Stuart Bocking gains ground on Jim Ball: Mid-dawn ratings released
September 25th, 2006 at 12:25pm
The annual Mid-dawn ratings for various capital cities have been released, of particular interest to me is the Sydney Ratings, as they influence Sydney’s mid-dawn programming, whcih in turn affects the programming they relay into Canberra.
2UE’s Stuart Bocking is off to a great start, pulling the station back within 5 points of rival 2GB, 2GB are on 16.9%, 2UE 12.5%, Triple M 9.5%, Mix 106.5 8.8% and NewsRadio 8.1% rounds out the top five. According to RadioInfo, this is the highest score NewsRadio has acheived in mid-dawn, and it’s all to do with “specially programmed” BBC radio, which is broadcast by NewsRadio overnight.

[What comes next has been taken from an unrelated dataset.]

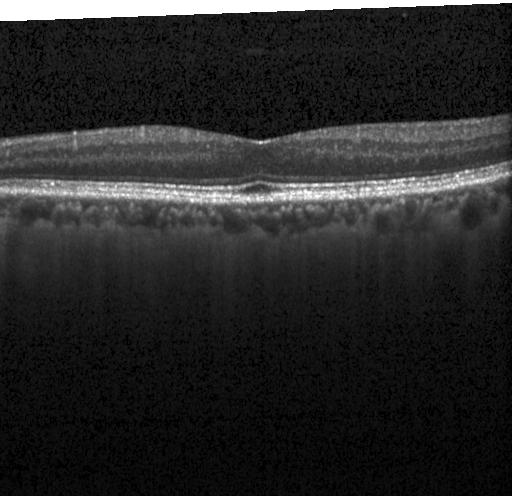 OCT B-scan; centered on the fovea; acquired on a Heidelberg Spectralis — Diagnosis: no choroidal neovascularization, diabetic macular edema, or drusen.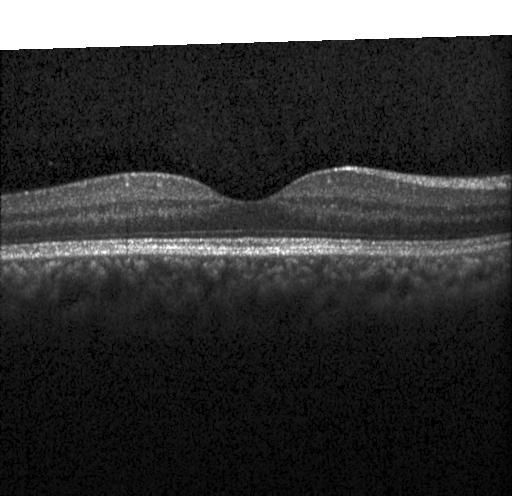

This B-scan demonstrates no evidence of choroidal neovascularization, diabetic macular edema, or drusen.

Radioinfo has plenty of info on some of the other capital cities:
In Melbourne Trevor Chappell’s national overnight program on ABC774 is top with 21.7%, followed by 3AW with 20.3%. Nova 100 is third with 10.3%, followed by Gold on 7.7%. NewsRadio does not score as strongly in Melbourne with only 2.8%, while SEN, which broadcasts overnight international sport, scores 4.7%.

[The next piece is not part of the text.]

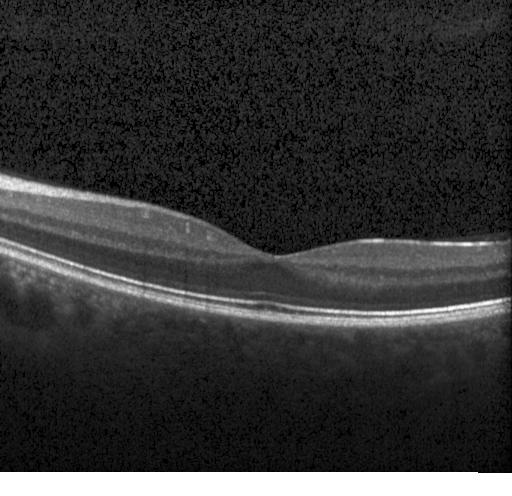

OCT B-scan showing no choroidal neovascularization, diabetic macular edema, or drusen.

In Adelaide talk station 5AA was streets ahead of its rivals on 28.0%. ABC talk station ABC891 was second with 15.0%, followed by SAFM on 11.3 and Mix 102.3 on 9.6%.
Radioinfo’s headline for their article about Mid-Dawn ratings is “Talk top at nights”…and why wouldn’t it be? If you’re listening to the radio in the wee hours, you’re probably not after presenter-free music and ads…you probably want some company, and these ratings show that.
Samuel
Entry Filed under: Samuel's Editorials,TV/Radio/Media
4 Comments
1. Captain Flume | September 26th, 2006 at 1:49 am
What time is dawn in Canberra these days Sam?

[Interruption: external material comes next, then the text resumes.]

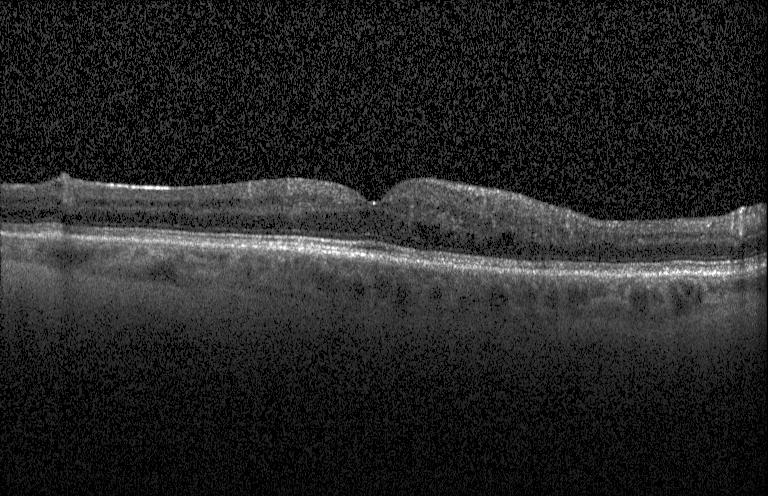 Diagnosis: DME.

If, hypothetically, it was at 6.55am, would the ratings be taken at 6.54.30am, or would it be somewhere in the middle of a mean average spring sunrise time, from the time the top of the sun crests the horizon and the bottom of the orb clearing it?
Would Coonabarrabran be involved?
2. Samuel | September 26th, 2006 at 8:29 am
I believe, for the overnight ratings, it’s an average of the listeners during that period of time.
I should really get Nielsen Media Research on Samuel’s Persiflage to explain the system.
3. Loki | September 27th, 2006 at 1:25 am
Perhaps the rating device is fitted with a selenium meter, which would shut it down as soon as a precisely predetermined ray of light struck it.
I couldn’t imagine there would be have been much progress in this technology since the 1950s, so perhaps John B1_B5 could enlighten us whether he serviced such devices up on Black Mountain during the Golden Days of radio.
4. John B1_B5 | September 27th, 2006 at 9:14 pm
Selenium was very popular in early solid-state rectifiers Loki, but it was gradually replaced by Silicon – both in the areas of rectification and solar cells.